One of the best-known features of the OpenOffice.org suite is its ability to export files into PDF format.
Combined with the ability to read files in many formats such as the ones used in WordPerfect and MS Office, this makes OpenOffice.org a good converter.
Of course there are more free office converters (example: wvWare) but OpenOffice.org is probably the best one due to the large number of formats that is supports and the good quality of its filters.
Its main drawback, however, is that it’s not trivial to convert documents using this suite in batch mode from the command line.

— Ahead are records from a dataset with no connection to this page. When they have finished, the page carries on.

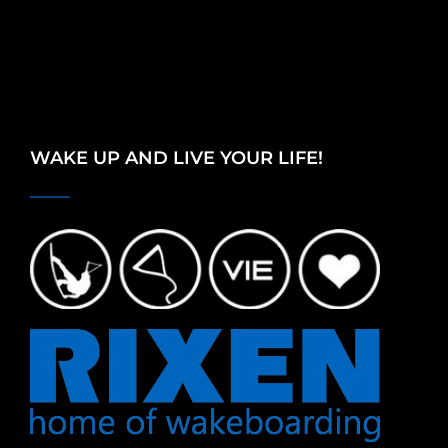
WAKE UP AND LIVE YOUR LIFE!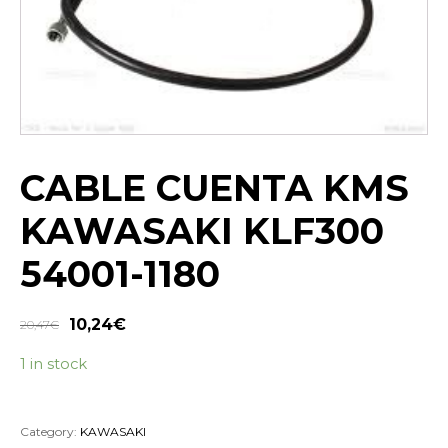
CABLE CUENTA KMS
KAWASAKI KLF300
54001-1180
10,24
€
20,47
€
1 in stock
Category:
KAWASAKI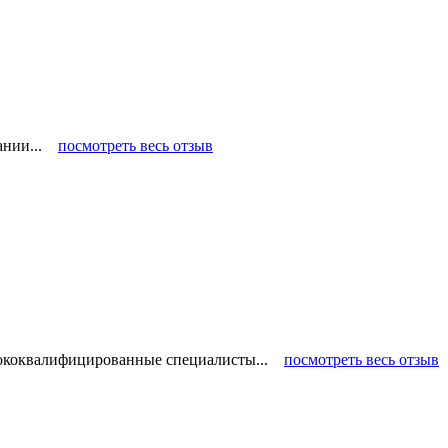
пании...
посмотреть весь отзыв
ысококвалифицированные специалисты...
посмотреть весь отзыв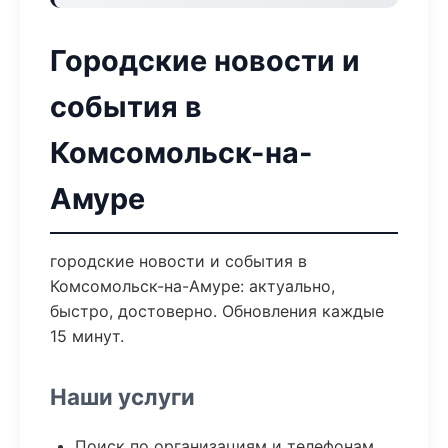
Городские новости и
события в
Комсомольск-на-
Амуре
городские новости и события в
Комсомольск-на-Амуре: актуально,
быстро, достоверно. Обновления каждые
15 минут.
Наши услуги
Поиск по организациям и телефонам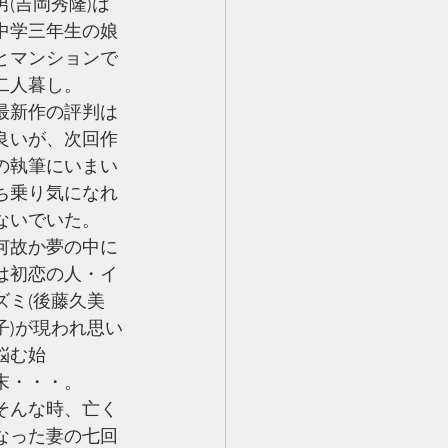
男(吉岡秀隆)は
中学三年生の娘
とマンションで
二人暮し。
最新作の評判は
良いが、次回作
の執筆にいまい
ち乗り気になれ
ないでいた。
何故か夢の中に
は初恋の人・イ
ズミ(後藤久美
子)が現われ思い
悩む始
末・・・。
そんな時、亡く
なった妻の七回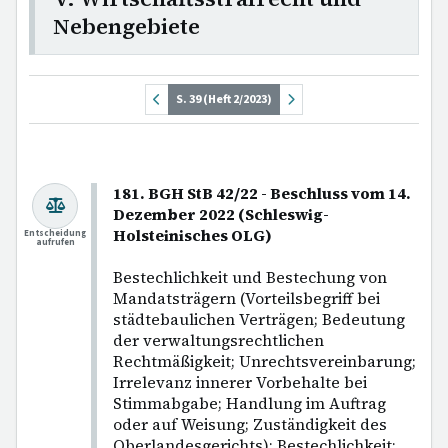
Nebengebiete
S. 39 (Heft 2/2023)
181. BGH StB 42/22 - Beschluss vom 14.
Dezember 2022 (Schleswig-
Holsteinisches OLG)
Entscheidung
aufrufen
Bestechlichkeit und Bestechung von
Mandatsträgern (Vorteilsbegriff bei
städtebaulichen Verträgen; Bedeutung
der verwaltungsrechtlichen
Rechtmäßigkeit; Unrechtsvereinbarung;
Irrelevanz innerer Vorbehalte bei
Stimmabgabe; Handlung im Auftrag
oder auf Weisung; Zuständigkeit des
Oberlandesgerichts); Bestechlichkeit;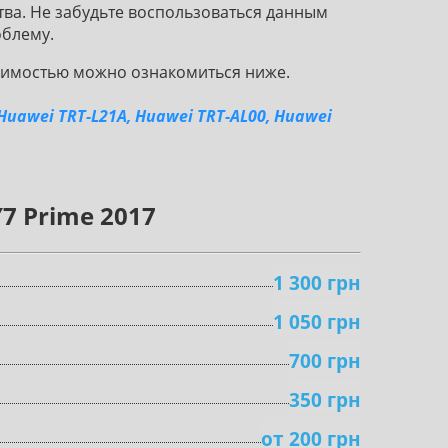
тва. Не забудьте воспользоваться данным
облему.
тоимостью можно ознакомиться ниже.
, Huawei TRT-L21A, Huawei TRT-AL00, Huawei
7 Prime 2017
1 300 грн
1 050 грн
700 грн
350 грн
oт 200 грн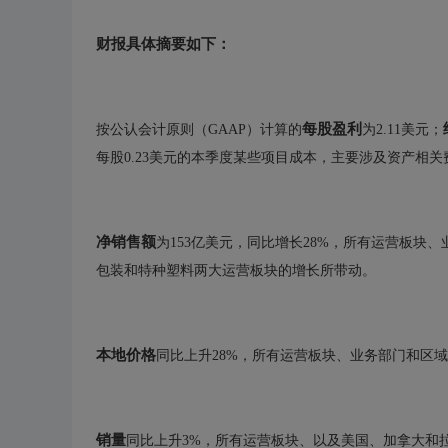
财报具体摘要如下：
每股盈利
按公认会计原则（GAAP）计算的
为2.11美元；
每股0.23美元的本季度某些项目成本，主要涉及资产相关
净销售额
为153亿美元，同比增长28%，所有运营板块
包装和特种塑料两大运营板块的增长所带动。
本地价格
同比上升28%，所有运营板块、业务部门和区
销量
同比上升3%，所有运营板块、以及美国、加拿大和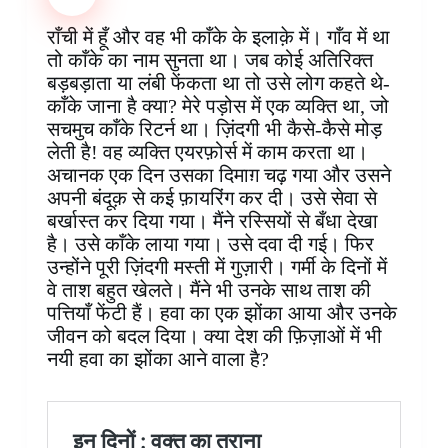
b
e
s
e
b
e
g
e
o
r
A
d
o
n
r
राँची में हूँ और वह भी काँके के इलाक़े में। गाँव में था
o
e
p
I
a
g
a
तो काँके का नाम सुनता था। जब कोई अतिरिक्त
k
s
p
n
r
e
m
बड़बड़ाता या लंबी फेंकता था तो उसे लोग कहते थे-
t
d
r
काँके जाना है क्या? मेरे पड़ोस में एक व्यक्ति था, जो
सचमुच काँके रिटर्न था। ज़िंदगी भी कैसे-कैसे मोड़
लेती है! वह व्यक्ति एयरफ़ोर्स में काम करता था।
अचानक एक दिन उसका दिमाग़ चढ़ गया और उसने
अपनी बंदूक़ से कई फ़ायरिंग कर दी। उसे सेवा से
बर्खास्त कर दिया गया। मैंने रस्सियों से बँधा देखा
है। उसे काँके लाया गया। उसे दवा दी गई। फिर
उन्होंने पूरी ज़िंदगी मस्ती में गुज़ारी। गर्मी के दिनों में
वे ताश बहुत खेलते। मैंने भी उनके साथ ताश की
पत्तियाँ फेंटी हैं। हवा का एक झोंका आया और उनके
जीवन को बदल दिया। क्या देश की फ़िज़ाओं में भी
नयी हवा का झोंका आने वाला है?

Of all the methods I’ve seen, this is probably the easiest one. Here are the steps:
- Start OpenOffice.org:
$ openoffice "-accept=socket,host=localhost,port=2002;urp;"
- Download this script.
- Use it!
$ ./ooextract.py --pdf mydocument.odt
OpenOffice.org has to be running in background for this script to have effect, so to avoid the annoyance of having the office window laying around in your desktop (or to use it in a machine with no display) you can use Xvfb or a VNC server. Example:
$ Xvfb :1 & $ DISPLAY=:1 openoffice "-accept=socket,host=localhost,port=2002;urp;"
And that’s it. It would be nice if OpenOffice.org had direct support for conversion from the command line, but meanwhile this method will do the job.